The history of US photography marvelously repeats the history of the country. Both are relatively young and both in their early years depended on the developments in Europe.
From the very beginning it was clear that photography fitted the American character. The possibility to make images with mechanical means married well with the practical Yankee streak. Even if, at first, the United States did not contribute much, they widened the boundaries of photography and its usage.
The first half of the century passed in the struggle between photographers’ aspirations and limited capabilities of the newborn camera. The young state’s inventiveness probably surpassed everything that came from across the Ocean – everything but the art. In artistic sphere the US followed Europe, drawing from European experience and knowledge.

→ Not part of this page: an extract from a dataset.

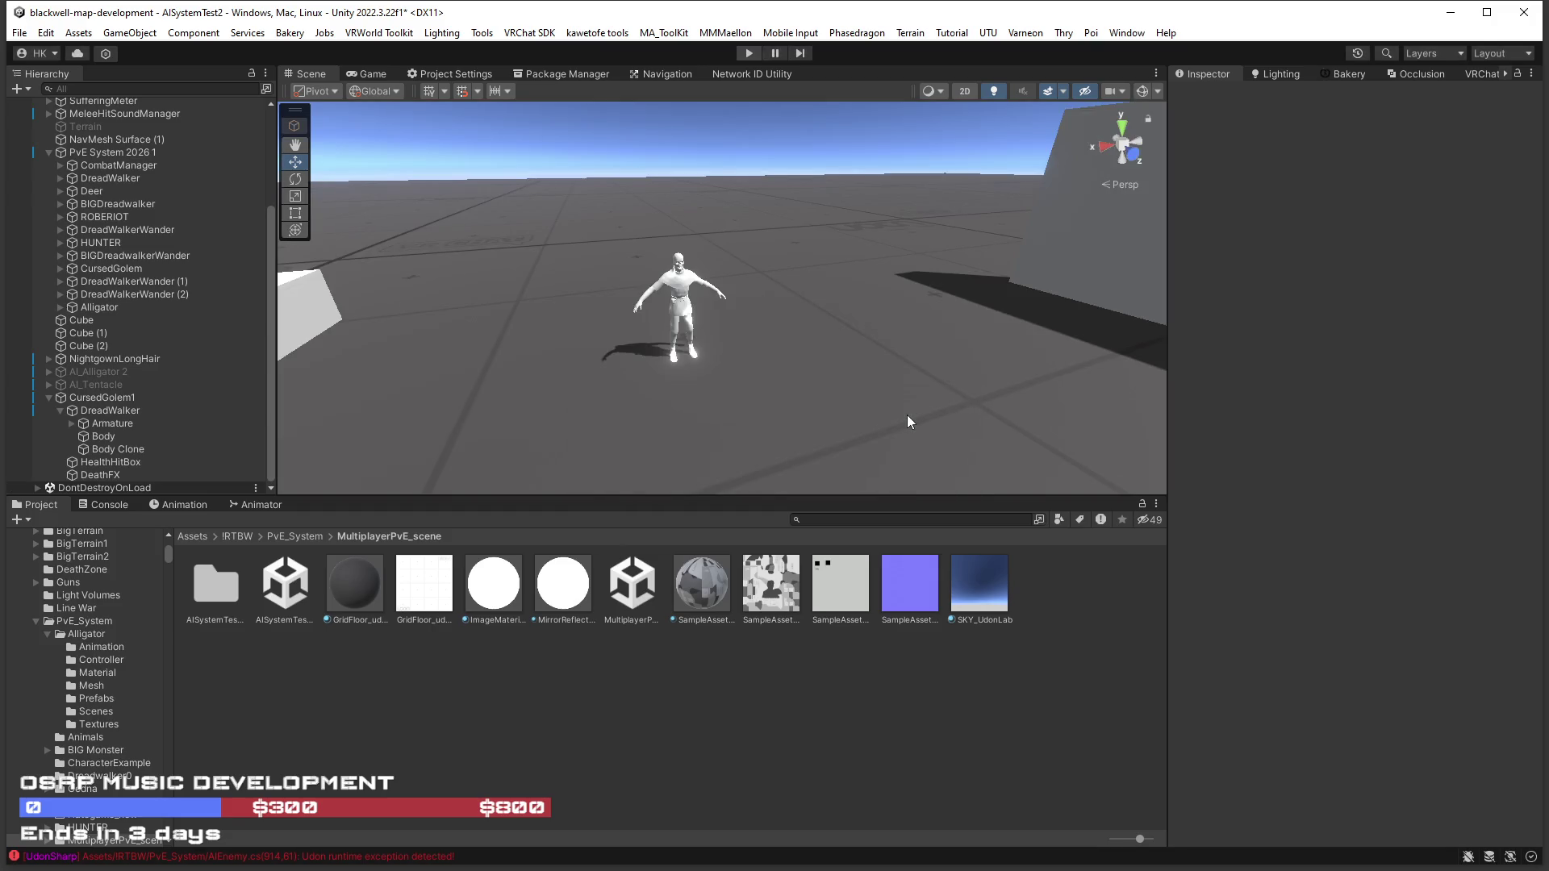
click(91, 411)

By 1890-es the pure practical approach to photography gave way to a longing for more emotional or intellectual value. At the same time the reflective plausibility of photography, a valuable quality in itself, merged with human empathy. The impassive camera view with the trepid attention for pure monochrome beauty started balancing with the desire to follow the artistic tendencies from the XIX century. Amateur photography originates in England, but truly democratic it has become thanks to the American Kodak.
Efforts to master technical improvements and new concepts of meaning and form coming from Europe continued throughout the XX century, but once they had discovered photography as means of creating visual imagery, reflecting the unperceived yet inevitable spiritual human nature, Americans became important contributors.
From the beginning photography was a recognized communication means but, contrary to other kinds of art, it was viewed as an adversary rather than an ally of the master. Before it won recognition as art, worthy of love and respect, photography had to be filled with substance and gain trust in its amazing and specific capacities. As soon as creative achievements of photographers fulfilled these two conditions, photography in the USA turned into a viable art, free from influence of its European predecessors.